I've sat down to write several posts recently. I was going to write another excerpt from John Poster's book "Meals for Males" and I got distracted looking at the funny French names he gave his pheasant recipes. Hi-larious.
I also wanted to write about our housing project: we found out Dana's lease is not up until 2/09 so we have a good four months until we move out of this 650 sq ft studio apartment. The house hunt will have to be postponed at least until the first of the year.
My new job started on Thursday. In two weeks I will work a whopping 17 hours - clearly this is not enough, but apparently all the other stores I applied to in our mall are competitors of this store. And the two that weren't sent me a thanks-but-no-thanks letter.
I'm totally jealous of everyone who was privileged enough to go to the NYC Sexbloggers' Calendar debut party. Debauchery was bound to "ensue" as they say. *sigh* Everything fun happens in New York!

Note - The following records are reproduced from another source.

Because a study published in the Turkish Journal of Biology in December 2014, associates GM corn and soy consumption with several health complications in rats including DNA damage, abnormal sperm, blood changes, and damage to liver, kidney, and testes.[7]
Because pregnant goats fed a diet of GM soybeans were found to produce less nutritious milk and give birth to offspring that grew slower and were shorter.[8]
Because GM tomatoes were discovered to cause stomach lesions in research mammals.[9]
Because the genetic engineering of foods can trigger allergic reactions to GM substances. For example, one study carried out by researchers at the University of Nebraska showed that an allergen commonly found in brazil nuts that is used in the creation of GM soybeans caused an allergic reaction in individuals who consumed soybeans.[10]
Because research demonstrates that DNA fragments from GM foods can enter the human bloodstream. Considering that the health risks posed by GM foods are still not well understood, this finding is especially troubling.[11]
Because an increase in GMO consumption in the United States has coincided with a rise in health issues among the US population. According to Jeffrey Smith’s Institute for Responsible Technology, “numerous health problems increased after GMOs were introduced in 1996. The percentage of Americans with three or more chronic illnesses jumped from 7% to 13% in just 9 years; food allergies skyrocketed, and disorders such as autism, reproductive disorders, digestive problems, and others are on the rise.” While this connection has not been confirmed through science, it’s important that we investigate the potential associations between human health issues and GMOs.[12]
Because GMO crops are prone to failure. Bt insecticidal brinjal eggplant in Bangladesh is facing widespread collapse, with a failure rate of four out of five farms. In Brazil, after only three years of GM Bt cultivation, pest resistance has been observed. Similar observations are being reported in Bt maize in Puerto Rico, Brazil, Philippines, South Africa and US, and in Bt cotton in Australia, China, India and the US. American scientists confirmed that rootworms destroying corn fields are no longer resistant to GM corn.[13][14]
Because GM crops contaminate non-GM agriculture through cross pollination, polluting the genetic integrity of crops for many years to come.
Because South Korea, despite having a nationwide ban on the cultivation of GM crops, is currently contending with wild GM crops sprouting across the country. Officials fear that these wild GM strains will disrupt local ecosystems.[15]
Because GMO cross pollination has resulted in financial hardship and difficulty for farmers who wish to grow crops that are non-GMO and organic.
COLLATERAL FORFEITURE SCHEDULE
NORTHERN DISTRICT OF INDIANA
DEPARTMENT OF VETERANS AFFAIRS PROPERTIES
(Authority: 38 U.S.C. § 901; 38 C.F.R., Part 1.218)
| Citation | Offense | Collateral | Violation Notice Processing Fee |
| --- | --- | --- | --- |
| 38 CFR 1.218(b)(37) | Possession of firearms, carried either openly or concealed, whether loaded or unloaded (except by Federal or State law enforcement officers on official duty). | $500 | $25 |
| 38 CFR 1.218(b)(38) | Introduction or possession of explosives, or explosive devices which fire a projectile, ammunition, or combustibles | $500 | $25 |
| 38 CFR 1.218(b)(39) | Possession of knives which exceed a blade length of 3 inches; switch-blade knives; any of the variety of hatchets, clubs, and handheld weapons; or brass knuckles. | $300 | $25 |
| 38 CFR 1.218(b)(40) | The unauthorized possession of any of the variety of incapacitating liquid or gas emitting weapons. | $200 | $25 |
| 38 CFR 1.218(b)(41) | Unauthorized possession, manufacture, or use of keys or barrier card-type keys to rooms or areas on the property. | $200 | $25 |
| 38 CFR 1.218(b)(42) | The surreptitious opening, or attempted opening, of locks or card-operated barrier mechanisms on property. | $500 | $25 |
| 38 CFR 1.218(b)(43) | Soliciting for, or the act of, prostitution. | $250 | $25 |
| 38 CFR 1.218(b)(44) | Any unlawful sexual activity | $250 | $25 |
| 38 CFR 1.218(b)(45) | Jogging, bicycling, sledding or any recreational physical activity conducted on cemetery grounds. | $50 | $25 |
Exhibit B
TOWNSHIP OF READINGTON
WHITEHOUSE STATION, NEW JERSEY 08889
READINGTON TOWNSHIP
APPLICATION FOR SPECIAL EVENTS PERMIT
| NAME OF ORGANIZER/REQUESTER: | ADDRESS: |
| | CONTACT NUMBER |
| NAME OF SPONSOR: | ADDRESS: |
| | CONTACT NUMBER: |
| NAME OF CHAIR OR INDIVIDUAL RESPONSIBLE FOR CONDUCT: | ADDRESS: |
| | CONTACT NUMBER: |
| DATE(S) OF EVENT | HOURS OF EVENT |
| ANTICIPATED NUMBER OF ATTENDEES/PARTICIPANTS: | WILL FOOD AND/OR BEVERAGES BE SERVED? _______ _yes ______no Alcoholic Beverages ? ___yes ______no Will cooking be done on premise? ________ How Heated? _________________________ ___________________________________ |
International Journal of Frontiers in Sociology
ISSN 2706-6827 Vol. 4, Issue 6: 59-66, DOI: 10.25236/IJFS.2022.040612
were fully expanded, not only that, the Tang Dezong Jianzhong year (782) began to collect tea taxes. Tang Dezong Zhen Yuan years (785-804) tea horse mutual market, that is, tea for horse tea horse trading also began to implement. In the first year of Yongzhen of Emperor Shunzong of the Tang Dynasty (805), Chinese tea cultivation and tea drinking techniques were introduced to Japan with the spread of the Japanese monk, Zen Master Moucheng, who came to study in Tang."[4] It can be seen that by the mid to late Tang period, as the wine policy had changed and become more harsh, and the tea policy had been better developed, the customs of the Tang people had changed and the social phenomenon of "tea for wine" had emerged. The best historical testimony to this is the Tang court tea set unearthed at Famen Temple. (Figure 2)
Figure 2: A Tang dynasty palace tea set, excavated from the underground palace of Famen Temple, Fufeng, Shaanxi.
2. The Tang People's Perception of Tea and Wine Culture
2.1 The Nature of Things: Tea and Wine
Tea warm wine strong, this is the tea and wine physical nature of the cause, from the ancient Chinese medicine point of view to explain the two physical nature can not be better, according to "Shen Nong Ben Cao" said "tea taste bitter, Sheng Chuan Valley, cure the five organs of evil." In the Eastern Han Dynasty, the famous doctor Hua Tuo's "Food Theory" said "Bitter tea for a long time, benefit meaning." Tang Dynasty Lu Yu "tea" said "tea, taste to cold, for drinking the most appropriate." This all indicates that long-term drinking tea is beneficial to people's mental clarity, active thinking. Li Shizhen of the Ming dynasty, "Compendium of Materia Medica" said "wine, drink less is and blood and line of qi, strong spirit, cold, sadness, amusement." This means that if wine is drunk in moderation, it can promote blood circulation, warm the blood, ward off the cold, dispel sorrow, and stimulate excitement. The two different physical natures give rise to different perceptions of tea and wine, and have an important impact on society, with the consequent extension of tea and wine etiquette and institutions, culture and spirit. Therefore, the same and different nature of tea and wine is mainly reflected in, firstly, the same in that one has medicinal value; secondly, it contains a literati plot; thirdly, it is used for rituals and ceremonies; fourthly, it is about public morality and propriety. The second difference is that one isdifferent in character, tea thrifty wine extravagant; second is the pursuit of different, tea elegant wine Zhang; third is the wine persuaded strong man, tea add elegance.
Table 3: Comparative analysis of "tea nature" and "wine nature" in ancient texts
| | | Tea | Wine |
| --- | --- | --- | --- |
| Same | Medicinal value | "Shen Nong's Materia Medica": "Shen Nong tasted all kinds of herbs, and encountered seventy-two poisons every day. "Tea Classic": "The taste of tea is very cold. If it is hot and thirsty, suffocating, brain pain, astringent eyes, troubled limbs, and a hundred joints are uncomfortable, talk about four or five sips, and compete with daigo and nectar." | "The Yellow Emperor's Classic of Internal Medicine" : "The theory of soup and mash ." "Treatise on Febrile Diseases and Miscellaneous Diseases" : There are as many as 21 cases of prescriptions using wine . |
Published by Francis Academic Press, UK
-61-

My anxiety got the best of me - I am not one for protests because they tend to give me claustrophobia. I did not go, please forgive me. Instead I did my part to further the gay agenda by going to a pet adoption expo!
It is nearing the end of the semester and I will have my nose in actual books for about the next six weeks. One of my final papers is about the writings of Denise Chavez. The other paper will be an "autoethnography" where I talk about the effects of culture on myself as it relates to queer theory. I've chosen once again to talk about the femme identity. My professor wants me to answer the question, "how does femme queer femininity?" for indeed it does. I'm supposed to write about moments in my life that helped to shape my femme identity. I'll write about those scenes another time. I'm a bit behind in homework too, so expect to see and hear from me even less than you already do. I read everyone's writings, but I am just having so much trouble formulating my thoughts.
Next Wednesday I'm being inducted into my university's founding chapter of iota iota iota, which is an honor society for undergraduates focushttp://www.blogger.com/img/blank.gifing in Women's Studies. The color is lavender - isn't that nice? It's named for Inana, Ishtar and Isis.
Dana's new job promised her 40 hours and has totally disregarded that commitment. Although she is getting the most hours out of everyone, she is still getting less than forty. She actually makes less at the new job than she did at the old horrible sucky job because she ended up working overtime before, whereas she is not allowed to now. Looking for new or second job now, as money is way, way tight. With a move on the horizon, we both need to bringing in as much moola as possible. Life is not propelled by my smiling face alone, but by the bank.
Should I or shouldn't I arrange play dates with a certain pair of beautiful people? yea or nay? It sounds like a good idea, I definitely could see it working out, but at the same time there are always risks, you know? I don't want to risk my beautiful partner in exchange for a fleeting thrill. But I also see the value in expanding one's personal horizons. If it happens, I think they're going to have to make the first move.
I'm now uninsured. Health is doing alright, but the main thing is eating right, eating small meals at frequent intervals, and taking meds on time. We purchased a bathroom scale the other day, which is a good measure of how my overall blood glucose is doing. Sugar goes up, weight goes up, and the opposite is also true.
Taking everything into consideration, however, I'm feeling absolutely fabulous. I am more and more in love with Dana. I feel more and more comfortable with our relationship. We talk about everything, we welcome change and progress, and we constantly reaffirm to each other our commitment to making things work. She sure means a whole lot to me.